> ABOUT THIS TASK: Please rewrite the lines of the material from the one containing "Rua Cristal, 78 – Santa Tereza" through the one containing "Dimax Sport" as a numbered list, leaving out any blank lines.

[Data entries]
#####
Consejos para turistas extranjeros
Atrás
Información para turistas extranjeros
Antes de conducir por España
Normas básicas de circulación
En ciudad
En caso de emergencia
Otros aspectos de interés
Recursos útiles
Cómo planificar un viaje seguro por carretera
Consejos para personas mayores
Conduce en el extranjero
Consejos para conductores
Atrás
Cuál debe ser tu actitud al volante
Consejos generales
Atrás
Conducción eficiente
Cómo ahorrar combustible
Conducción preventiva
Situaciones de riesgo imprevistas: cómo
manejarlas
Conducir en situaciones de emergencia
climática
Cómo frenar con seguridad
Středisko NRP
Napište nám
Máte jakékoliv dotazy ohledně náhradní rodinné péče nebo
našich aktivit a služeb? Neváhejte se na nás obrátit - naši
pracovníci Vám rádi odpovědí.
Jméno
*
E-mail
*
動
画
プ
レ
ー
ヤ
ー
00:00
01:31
#####
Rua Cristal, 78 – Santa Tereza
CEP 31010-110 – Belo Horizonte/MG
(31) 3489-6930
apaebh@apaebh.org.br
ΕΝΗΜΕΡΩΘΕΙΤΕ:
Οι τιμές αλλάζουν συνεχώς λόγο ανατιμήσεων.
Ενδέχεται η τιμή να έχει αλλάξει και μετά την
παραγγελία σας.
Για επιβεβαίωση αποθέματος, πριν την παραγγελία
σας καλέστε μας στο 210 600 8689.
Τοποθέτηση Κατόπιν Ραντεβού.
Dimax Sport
#####
> ANSWER SECTION:
1. Rua Cristal, 78 – Santa Tereza
2. CEP 31010-110 – Belo Horizonte/MG
3. (31) 3489-6930
4. apaebh@apaebh.org.br
5. ΕΝΗΜΕΡΩΘΕΙΤΕ:
6. Οι τιμές αλλάζουν συνεχώς λόγο ανατιμήσεων.
7. Ενδέχεται η τιμή να έχει αλλάξει και μετά την
8. παραγγελία σας.
9. Για επιβεβαίωση αποθέματος, πριν την παραγγελία
10. σας καλέστε μας στο 210 600 8689.
11. Τοποθέτηση Κατόπιν Ραντεβού.
12. Dimax Sport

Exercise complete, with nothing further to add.